I have been working with a PyTorch neural network for a while now. I decided I wanted to add a permutation feature importance scorer, and this started to cause some issues.
I get" TypeError: If no scoring is specified, the estimator passed should have a 'score' method. The estimator <class 'skorch.net.NeuralNet'>[uninitialized]( module=<class 'main.run..MultiLayerPredictor'>, ) does not. " - error message.

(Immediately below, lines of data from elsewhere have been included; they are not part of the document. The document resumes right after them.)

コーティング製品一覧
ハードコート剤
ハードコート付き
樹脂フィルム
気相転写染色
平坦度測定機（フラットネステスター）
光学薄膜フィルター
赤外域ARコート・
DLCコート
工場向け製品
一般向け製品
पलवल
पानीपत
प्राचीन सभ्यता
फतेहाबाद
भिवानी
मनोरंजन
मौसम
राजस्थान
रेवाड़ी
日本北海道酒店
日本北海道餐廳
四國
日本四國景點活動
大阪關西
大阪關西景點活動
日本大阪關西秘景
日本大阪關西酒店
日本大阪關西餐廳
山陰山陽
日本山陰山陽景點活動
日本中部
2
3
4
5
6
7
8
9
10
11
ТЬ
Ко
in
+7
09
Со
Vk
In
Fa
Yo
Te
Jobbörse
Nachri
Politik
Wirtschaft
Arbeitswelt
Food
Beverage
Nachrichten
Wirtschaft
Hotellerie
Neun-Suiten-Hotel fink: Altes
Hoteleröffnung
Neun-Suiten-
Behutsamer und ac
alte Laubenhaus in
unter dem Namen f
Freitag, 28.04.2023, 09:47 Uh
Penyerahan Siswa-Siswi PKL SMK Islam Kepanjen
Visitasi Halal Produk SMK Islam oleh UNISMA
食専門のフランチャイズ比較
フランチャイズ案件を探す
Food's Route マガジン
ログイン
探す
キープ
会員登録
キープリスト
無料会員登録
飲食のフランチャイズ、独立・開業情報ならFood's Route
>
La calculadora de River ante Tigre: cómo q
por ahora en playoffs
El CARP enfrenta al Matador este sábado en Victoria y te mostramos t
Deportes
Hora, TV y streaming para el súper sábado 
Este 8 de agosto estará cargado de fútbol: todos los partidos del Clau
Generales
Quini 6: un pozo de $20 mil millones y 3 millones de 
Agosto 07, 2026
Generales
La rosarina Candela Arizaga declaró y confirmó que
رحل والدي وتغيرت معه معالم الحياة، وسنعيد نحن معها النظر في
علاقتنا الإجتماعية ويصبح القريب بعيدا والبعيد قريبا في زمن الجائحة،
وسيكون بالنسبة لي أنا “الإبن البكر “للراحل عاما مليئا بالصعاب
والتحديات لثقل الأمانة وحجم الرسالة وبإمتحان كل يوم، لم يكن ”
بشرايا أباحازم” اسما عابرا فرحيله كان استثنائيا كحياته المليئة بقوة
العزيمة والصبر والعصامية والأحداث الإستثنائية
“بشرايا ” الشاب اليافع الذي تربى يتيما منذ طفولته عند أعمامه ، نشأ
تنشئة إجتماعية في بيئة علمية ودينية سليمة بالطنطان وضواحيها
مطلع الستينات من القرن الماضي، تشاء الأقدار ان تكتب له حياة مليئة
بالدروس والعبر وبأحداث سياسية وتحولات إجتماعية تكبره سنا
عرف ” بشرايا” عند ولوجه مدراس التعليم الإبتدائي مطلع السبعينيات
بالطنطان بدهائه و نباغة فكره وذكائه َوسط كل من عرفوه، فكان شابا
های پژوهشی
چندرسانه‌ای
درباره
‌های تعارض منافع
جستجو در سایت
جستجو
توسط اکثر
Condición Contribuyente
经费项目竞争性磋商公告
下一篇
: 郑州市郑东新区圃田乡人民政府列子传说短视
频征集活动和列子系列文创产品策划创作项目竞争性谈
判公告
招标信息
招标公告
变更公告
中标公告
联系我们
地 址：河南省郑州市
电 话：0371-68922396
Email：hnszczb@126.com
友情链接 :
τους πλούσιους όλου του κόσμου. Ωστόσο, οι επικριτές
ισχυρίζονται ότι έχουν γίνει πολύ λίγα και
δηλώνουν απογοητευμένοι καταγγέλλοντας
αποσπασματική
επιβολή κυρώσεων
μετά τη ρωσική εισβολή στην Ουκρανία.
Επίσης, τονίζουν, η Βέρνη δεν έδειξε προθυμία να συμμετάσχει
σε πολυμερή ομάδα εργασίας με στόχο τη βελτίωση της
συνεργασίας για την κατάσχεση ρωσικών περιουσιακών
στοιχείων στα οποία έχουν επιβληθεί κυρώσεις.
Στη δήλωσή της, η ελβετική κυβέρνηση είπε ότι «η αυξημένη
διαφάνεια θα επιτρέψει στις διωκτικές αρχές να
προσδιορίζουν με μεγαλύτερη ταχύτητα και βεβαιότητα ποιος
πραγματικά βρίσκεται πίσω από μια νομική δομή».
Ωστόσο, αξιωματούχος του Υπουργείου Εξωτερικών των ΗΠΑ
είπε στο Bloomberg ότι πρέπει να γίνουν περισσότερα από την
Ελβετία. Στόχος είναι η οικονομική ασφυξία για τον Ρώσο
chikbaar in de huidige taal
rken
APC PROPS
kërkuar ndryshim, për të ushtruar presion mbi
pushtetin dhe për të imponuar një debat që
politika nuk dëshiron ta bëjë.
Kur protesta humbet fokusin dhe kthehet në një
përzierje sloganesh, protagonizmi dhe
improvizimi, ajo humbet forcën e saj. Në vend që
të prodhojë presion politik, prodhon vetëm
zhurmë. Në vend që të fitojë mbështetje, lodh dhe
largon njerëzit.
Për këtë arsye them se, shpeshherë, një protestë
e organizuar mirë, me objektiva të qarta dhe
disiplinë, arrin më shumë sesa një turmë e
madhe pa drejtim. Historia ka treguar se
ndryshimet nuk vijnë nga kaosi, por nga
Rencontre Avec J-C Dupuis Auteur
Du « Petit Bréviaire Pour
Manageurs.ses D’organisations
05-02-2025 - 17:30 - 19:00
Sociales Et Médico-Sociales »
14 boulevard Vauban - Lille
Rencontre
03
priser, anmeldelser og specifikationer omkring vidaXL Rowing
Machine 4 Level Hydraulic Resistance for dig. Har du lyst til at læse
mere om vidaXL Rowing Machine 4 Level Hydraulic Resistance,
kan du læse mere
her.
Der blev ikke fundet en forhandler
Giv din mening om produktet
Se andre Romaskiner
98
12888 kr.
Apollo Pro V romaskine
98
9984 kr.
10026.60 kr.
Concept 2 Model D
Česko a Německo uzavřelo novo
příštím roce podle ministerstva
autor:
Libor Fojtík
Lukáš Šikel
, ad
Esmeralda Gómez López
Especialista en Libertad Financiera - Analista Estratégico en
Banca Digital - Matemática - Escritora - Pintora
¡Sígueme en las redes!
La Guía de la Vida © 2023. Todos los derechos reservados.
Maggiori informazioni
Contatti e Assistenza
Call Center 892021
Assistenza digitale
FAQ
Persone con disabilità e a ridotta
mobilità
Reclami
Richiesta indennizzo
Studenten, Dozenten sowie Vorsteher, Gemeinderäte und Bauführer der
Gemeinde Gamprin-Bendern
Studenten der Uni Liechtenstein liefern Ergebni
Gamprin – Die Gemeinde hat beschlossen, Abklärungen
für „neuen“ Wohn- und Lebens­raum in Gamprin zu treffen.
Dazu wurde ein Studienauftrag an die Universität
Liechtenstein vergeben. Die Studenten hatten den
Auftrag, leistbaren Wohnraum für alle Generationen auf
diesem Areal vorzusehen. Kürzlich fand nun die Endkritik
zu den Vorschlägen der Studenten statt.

Here's my code:
class MultiLayerPredictor(torch.nn.Module):
def __init__(self, input_shape=9152, output_shape=1, hidden_dim=1024, **kwargs):
super().__init__()
self.fc1 = torch.nn.Linear(in_features=input_shape, out_features=hidden_dim)
self.fc2 = torch.nn.Linear(in_features=hidden_dim, out_features=hidden_dim)
self.fc3 = torch.nn.Linear(in_features=hidden_dim, out_features=output_shape)
def forward(self, x):
l1 = torch.relu(self.fc1(x))
l2 = torch.relu(self.fc2(l1))
return torch.sigmoid(self.fc3(l2)).reshape(-1)
print("Moving to wrapping the neural net")
net = NeuralNet(
MultiLayerPredictor,
criterion=nn.MSELoss,
max_epochs=10,
optimizer=optim.Adam,
lr=0.1,
iterator_train__shuffle=True
)
print("Moving to finding optimal hyperparameters")
lr = (10**np.random.uniform(-5,-2.5,1000)).tolist()
params = {
'optimizer__lr': lr,
'max_epochs':[300,400,500],
'module__num_units': [14,20,28,36,42],
'module__drop' : [0,.1,.2,.3,.4]
}
gs = RandomizedSearchCV(net,params,refit=True,cv=3,scoring='neg_mean_squared_error',n_iter=100)
gs.fit(X_train_scaled,y_train);
def report(results, n_top=3):
for i in range(1, n_top + 1):
candidates = np.flatnonzero(results['rank_test_score'] == i)
for candidate in candidates:
print("Model with rank: {0}".format(i))
print("Mean validation score: {0:.3f} (std: {1:.3f})".format(
results['mean_test_score'][candidate],
results['std_test_score'][candidate]))
print("Parameters: {0}".format(results['params'][candidate]))
print("")
print(report(gs.cv_results_,10))
epochs = [i for i in range(len(gs.best_estimator_.history))]
train_loss = gs.best_estimator_.history[:,'train_loss']
valid_loss = gs.best_estimator_.history[:,'valid_loss']
plt.plot(epochs,train_loss,'g-');
plt.plot(epochs,valid_loss,'r-');
plt.title('Training Loss Curves');
plt.xlabel('Epochs');
plt.ylabel('Mean Squared Error');
plt.legend(['Train','Validation']);
plt.show()
r = permutation_importance(net, X_test, y_test, n_repeats=30,random_state=0)
for i in r.importances_mean.argsort()[::-1]:
if r.importances_mean[i] - 2 * r.importances_std[i] > 0:
print(f"{metabolites.feature_names[i]:<8}"
f"{r.importances_mean[i]:.3f}"
f" +/- {r.importances_std[i]:.3f}")
y_pred_acc = gs.predict(X_test)
print('Accuracy : ' + str(accuracy_score(y_test,y_pred_acc)))
Stacktrace would point that the error stems from the line where I set the permutation importance. How can I fix this?
Full stacktrace:
*Traceback (most recent call last):
File "//ad..fi/home/h//Desktop/neuralnet/neuralnet_wrapped.py", line 141, in <module>
run()
File "//ad..fi/home/h//Desktop/neuralnet/neuralnet_wrapped.py", line 119, in run
r = permutation_importance(net, X_test, y_test,
File "C:\Users\\AppData\Roaming\Python\Python38\site-packages\sklearn\utils\validation.py", line 73, in inner_f
return f(**kwargs)
File "C:\Users\\AppData\Roaming\Python\Python38\site-packages\sklearn\inspection\_permutation_importance.py", line 132, in permutation_importance
scorer = check_scoring(estimator, scoring=scoring)
File "C:\Users\\AppData\Roaming\Python\Python38\site-packages\sklearn\utils\validation.py", line 73, in inner_f
return f(**kwargs)
File "C:\Users\\AppData\Roaming\Python\Python38\site-packages\sklearn\metrics\_scorer.py", line 425, in check_scoring
raise TypeError(
TypeError: If no scoring is specified, the estimator passed should have a 'score' method. The estimator <class 'skorch.net.NeuralNet'>[uninitialized](
module=<class '__main__.run.<locals>.MultiLayerPredictor'>,
) does not.*
From the docs:
This is the problem. The
NeuralNet
has noscore
method, as the error says. And the documentation says that "you have to implement it yourself". You can check that looking at the source-code too.